[Saved entries]
────────
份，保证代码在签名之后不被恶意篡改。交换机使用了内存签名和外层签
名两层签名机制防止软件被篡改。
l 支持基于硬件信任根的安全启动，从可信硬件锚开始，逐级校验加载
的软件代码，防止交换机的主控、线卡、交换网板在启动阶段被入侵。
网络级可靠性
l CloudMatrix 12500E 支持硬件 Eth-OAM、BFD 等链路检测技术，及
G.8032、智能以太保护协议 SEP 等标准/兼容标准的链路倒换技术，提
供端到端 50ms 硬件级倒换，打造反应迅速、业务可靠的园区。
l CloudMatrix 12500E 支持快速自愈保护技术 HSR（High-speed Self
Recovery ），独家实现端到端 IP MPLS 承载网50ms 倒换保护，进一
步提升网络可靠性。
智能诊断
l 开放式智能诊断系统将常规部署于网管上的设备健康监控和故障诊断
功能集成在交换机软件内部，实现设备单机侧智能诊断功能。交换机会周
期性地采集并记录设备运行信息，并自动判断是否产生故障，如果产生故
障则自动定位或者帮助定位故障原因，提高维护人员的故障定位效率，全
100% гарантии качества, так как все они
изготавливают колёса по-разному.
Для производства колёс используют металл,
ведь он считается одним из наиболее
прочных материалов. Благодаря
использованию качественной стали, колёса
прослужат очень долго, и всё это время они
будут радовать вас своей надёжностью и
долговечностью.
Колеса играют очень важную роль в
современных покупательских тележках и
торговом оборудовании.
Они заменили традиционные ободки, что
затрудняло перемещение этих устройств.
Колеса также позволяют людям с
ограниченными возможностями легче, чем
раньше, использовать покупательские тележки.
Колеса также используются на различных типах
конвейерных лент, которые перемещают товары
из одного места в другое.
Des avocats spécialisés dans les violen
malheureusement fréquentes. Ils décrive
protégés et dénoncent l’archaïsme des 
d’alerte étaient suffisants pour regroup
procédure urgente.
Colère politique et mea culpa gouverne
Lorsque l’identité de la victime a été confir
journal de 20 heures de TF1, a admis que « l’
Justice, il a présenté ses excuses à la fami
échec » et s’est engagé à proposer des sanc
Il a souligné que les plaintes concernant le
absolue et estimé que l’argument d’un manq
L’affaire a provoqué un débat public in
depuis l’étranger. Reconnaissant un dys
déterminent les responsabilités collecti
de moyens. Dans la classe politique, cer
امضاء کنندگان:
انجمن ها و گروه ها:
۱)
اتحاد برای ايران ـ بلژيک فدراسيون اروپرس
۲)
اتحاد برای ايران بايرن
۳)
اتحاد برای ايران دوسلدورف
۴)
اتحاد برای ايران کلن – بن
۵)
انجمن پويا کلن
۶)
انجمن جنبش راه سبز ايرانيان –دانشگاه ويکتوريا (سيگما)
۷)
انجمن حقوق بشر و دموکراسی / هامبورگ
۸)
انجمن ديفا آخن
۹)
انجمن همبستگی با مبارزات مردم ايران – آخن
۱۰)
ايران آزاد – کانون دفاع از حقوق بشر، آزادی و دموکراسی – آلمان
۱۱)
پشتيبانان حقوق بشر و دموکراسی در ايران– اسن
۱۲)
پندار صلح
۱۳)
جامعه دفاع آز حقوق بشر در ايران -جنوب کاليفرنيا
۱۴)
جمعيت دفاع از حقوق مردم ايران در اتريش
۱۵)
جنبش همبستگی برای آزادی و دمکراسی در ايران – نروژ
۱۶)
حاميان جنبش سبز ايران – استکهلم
────────
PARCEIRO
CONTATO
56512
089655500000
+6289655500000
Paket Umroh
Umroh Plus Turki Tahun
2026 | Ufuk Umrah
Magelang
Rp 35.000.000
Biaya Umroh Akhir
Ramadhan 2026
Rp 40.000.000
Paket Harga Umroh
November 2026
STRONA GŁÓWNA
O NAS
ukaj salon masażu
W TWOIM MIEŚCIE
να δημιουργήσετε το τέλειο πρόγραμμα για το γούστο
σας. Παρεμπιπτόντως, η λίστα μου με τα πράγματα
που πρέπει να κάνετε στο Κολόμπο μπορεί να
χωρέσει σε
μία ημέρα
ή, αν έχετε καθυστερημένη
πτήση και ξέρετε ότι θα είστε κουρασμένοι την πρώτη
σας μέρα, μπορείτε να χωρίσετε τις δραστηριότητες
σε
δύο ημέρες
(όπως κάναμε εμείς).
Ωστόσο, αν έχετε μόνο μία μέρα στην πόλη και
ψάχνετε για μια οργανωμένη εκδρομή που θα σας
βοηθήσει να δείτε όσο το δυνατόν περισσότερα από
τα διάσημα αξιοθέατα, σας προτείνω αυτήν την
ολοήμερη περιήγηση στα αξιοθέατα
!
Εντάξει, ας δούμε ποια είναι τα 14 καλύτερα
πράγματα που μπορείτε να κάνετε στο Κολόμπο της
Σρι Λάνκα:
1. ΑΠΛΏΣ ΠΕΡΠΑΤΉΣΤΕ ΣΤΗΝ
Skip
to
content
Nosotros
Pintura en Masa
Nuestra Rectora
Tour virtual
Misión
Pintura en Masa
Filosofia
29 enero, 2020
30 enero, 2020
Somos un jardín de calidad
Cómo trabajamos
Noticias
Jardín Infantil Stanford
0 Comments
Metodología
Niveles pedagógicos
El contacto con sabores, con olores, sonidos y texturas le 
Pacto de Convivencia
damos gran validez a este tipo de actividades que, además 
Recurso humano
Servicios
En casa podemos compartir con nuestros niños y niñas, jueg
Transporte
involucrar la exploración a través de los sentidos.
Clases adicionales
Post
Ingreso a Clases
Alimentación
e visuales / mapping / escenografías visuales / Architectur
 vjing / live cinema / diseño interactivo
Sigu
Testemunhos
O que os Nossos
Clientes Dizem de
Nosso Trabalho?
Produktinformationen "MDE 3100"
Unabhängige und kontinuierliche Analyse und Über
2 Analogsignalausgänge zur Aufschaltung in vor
────────
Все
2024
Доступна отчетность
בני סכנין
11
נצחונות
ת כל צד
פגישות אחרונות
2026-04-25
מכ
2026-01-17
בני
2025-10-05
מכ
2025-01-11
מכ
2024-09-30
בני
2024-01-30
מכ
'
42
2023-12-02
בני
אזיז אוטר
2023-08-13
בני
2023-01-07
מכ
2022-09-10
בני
────────
**Task directions:**
Set down again, word for word, the stretch of records from the line with "Recurso humano" to the line with "2 Analogsignalausgänge zur", both of those lines included.

**Finished task:**
Recurso humano
Servicios
En casa podemos compartir con nuestros niños y niñas, jueg
Transporte
involucrar la exploración a través de los sentidos.
Clases adicionales
Post
Ingreso a Clases
Alimentación
e visuales / mapping / escenografías visuales / Architectur
 vjing / live cinema / diseño interactivo
Sigu
Testemunhos
O que os Nossos
Clientes Dizem de
Nosso Trabalho?
Produktinformationen "MDE 3100"
Unabhängige und kontinuierliche Analyse und Über
2 Analogsignalausgänge zur Aufschaltung in vor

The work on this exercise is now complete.